Cabling - Because of the port density and placement of the 6509 in the rack, we have the problem where it is impossible to remove and move cables. There have been a number of solutions proposed; however, they all involve non-trivial downtime and/or cost.

Network Debugging and IDS - We should start planning on how to best set things up so that we can sniff the network traffic on the main switch as a debugging tool. Also, we should look at having some form of IDS that watches over "critical" or "secure" machines.

Firewalls - We should re-evaluate and consider if there is any type of firewalling that makes sense.

A100 fault tolerance - We have a significant single point of failure: the A100 switch.

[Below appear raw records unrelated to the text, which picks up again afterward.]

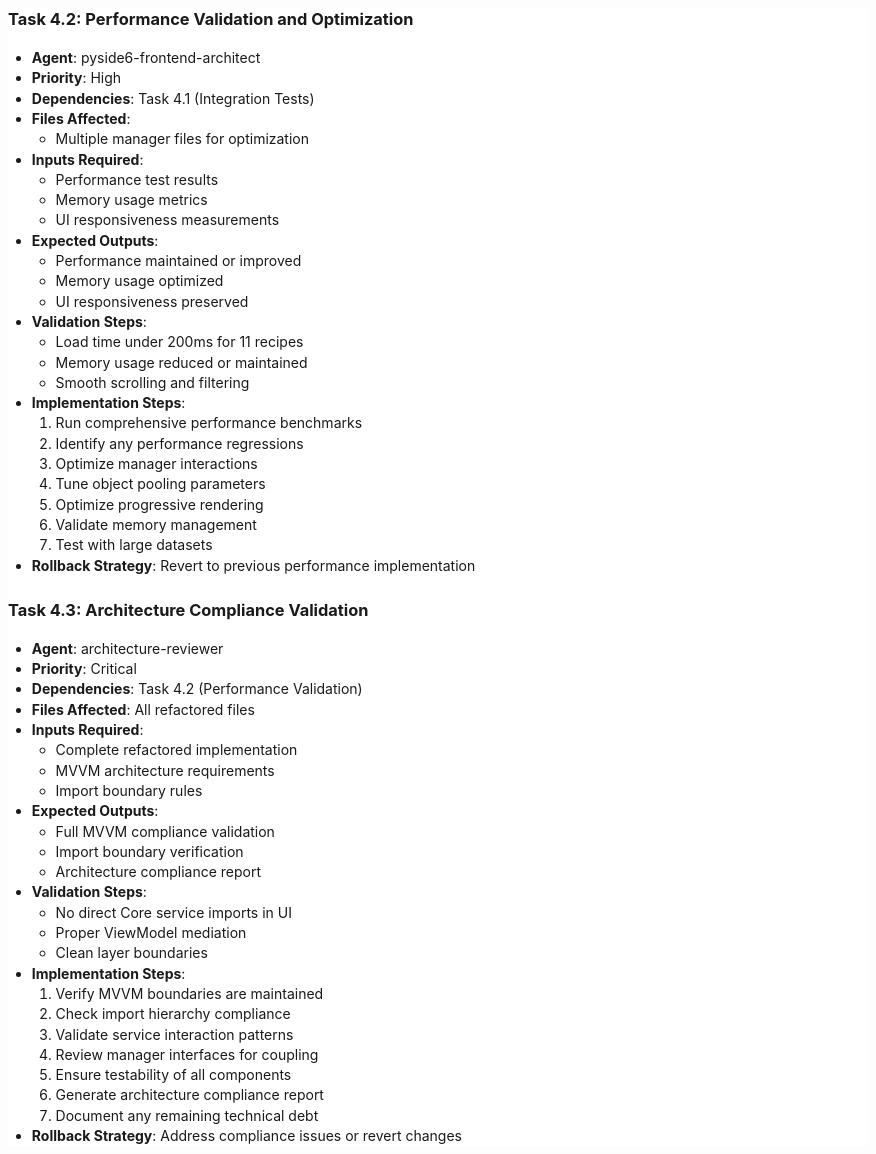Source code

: 
### Task 4.2: Performance Validation and Optimization
- **Agent**: pyside6-frontend-architect
- **Priority**: High
- **Dependencies**: Task 4.1 (Integration Tests)
- **Files Affected**:
  - Multiple manager files for optimization
- **Inputs Required**: 
  - Performance test results
  - Memory usage metrics
  - UI responsiveness measurements
- **Expected Outputs**: 
  - Performance maintained or improved
  - Memory usage optimized
  - UI responsiveness preserved
- **Validation Steps**: 
  - Load time under 200ms for 11 recipes
  - Memory usage reduced or maintained
  - Smooth scrolling and filtering
- **Implementation Steps**:
  1. Run comprehensive performance benchmarks
  2. Identify any performance regressions
  3. Optimize manager interactions
  4. Tune object pooling parameters
  5. Optimize progressive rendering
  6. Validate memory management
  7. Test with large datasets
- **Rollback Strategy**: Revert to previous performance implementation

### Task 4.3: Architecture Compliance Validation
- **Agent**: architecture-reviewer
- **Priority**: Critical
- **Dependencies**: Task 4.2 (Performance Validation)
- **Files Affected**: All refactored files
- **Inputs Required**: 
  - Complete refactored implementation
  - MVVM architecture requirements
  - Import boundary rules
- **Expected Outputs**: 
  - Full MVVM compliance validation
  - Import boundary verification
  - Architecture compliance report
- **Validation Steps**: 
  - No direct Core service imports in UI
  - Proper ViewModel mediation
  - Clean layer boundaries
- **Implementation Steps**:
  1. Verify MVVM boundaries are maintained
  2. Check import hierarchy compliance
  3. Validate service interaction patterns
  4. Review manager interfaces for coupling
  5. Ensure testability of all components
  6. Generate architecture compliance report
  7. Document any remaining technical debt
- **Rollback Strategy**: Address compliance issues or revert changes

If high availability is desired, we should evaluate options on how to add a redundant switch.

TODO

double check sheet from karen about license servers and av server.
sparing?
add current default configurations?
break up email section?
add system count in hw summary
fill in fields in hw summary

ChangeLog

0.6 -  02/23/2003 - fixed typos thanks to jkern
0.5 -  02/23/2003 - incorporated some comments. ran html tidy
0.4 -  02/23/2003 - fixed some typos. added sections 2.3 and 2.4
0.3 -  02/23/2003 - next draft
0.2 -  02/22/2003 - next draft
0.1 -  01/11/2003 - initial incomplete draft.